## EXERCICE COURT:
Indiquez, d'après le passage choisi, la somme que Jean-François Eap offre à celui qui parviendra à pirater sa messagerie.

## PASSAGE CHOISI:
LA MESSAGERIE DU CRIME (1/5). « L’Obs » raconte les coulisses du décryptage de la messagerie canadienne sécurisée, prisée des narcotrafiquants, qui a permis aux polices européennes de déjouer des crimes, de faire tomber leurs auteurs et de mieux comprendre l’organisation des trafics. Tout démarre fin 2016, en Belgique, avec la saisie dans des affaires de cocaïne de téléphones équipés d’une obscure application…
Ce 23 février 2021, Jean-François Eap adresse un message aux 160 000 utilisateurs de son service de communication crypté Sky ECC. Un faux article du « Washington Times » mettant en doute la fiabilité de son application de téléphonie sécurisée circule alors sur le web. Un mauvais coup derrière lequel il perçoit l’ombre de ses concurrents. « Sky ECC est impiratable. Nous sommes fiers de disposer de la plateforme de communication la plus sûre du monde », écrit le start-upper canadien signant son message d’un simple « Jean, PDG et fondateur ». Pour prouver ses dires, il annonce offrir 5 millions de dollars à celui qui parviendra à « hacker » sa messagerie.

## EXTRAIT DE DONNÉES:
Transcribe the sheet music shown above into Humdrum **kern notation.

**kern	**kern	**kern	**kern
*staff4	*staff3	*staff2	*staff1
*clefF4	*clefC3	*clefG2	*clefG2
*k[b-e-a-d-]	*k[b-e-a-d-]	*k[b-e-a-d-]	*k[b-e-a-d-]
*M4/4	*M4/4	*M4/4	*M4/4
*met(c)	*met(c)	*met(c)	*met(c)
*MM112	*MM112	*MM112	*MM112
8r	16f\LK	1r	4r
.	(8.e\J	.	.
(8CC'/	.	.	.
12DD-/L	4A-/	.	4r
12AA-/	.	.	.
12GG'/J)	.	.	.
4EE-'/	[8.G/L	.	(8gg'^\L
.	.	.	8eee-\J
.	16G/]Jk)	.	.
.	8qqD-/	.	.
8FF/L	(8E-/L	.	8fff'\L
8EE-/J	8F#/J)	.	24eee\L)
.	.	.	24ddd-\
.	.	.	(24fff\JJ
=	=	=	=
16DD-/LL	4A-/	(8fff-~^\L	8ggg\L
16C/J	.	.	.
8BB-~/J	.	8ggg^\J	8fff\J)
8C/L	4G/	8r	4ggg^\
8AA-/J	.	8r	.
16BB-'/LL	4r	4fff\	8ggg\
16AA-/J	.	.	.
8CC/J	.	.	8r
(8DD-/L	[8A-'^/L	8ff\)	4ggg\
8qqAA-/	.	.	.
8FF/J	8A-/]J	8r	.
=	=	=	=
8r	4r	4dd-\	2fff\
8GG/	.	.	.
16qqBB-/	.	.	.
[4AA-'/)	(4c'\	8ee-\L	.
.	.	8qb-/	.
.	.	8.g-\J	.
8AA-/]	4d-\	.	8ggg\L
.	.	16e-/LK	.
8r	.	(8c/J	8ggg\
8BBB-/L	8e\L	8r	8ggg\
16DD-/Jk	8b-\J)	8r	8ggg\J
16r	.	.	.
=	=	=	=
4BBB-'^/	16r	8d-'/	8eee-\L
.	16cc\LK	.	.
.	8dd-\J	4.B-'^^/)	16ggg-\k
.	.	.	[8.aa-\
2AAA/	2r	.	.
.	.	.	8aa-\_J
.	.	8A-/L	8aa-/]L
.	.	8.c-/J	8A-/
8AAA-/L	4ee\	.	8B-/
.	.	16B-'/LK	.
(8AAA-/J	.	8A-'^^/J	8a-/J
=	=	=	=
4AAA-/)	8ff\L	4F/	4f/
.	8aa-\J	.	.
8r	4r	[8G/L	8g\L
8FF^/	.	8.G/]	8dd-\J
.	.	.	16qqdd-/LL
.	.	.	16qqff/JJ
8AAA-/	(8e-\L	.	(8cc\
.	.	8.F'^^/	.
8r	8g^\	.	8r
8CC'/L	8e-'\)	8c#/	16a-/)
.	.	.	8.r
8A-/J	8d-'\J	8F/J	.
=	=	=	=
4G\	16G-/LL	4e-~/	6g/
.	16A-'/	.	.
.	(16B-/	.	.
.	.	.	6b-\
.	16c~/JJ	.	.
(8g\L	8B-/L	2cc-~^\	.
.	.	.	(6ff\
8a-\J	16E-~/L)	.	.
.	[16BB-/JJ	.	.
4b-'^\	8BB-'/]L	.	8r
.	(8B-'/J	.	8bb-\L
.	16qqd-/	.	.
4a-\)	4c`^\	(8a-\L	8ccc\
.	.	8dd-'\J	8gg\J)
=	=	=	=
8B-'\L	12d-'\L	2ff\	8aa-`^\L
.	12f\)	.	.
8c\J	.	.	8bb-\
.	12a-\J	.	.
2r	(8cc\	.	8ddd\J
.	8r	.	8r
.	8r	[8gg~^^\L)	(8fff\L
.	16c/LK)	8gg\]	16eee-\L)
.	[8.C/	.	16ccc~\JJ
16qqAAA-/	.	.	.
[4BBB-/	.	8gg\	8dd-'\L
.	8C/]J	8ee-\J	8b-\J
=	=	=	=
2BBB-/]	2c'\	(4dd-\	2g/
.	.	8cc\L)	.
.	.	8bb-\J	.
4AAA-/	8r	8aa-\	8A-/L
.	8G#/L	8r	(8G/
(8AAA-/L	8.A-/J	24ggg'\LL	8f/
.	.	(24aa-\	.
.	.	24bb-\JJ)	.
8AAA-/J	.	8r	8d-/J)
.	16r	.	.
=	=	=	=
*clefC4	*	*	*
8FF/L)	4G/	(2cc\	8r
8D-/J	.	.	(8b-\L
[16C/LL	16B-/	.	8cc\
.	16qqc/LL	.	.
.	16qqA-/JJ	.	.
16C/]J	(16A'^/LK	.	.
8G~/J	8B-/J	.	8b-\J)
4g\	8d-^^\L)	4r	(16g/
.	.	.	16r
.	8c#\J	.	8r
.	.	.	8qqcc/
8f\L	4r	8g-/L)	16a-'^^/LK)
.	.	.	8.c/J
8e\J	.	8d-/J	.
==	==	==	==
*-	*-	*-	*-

## RÉPONSE RÉDIGÉE:
Il offre 5 millions de dollars.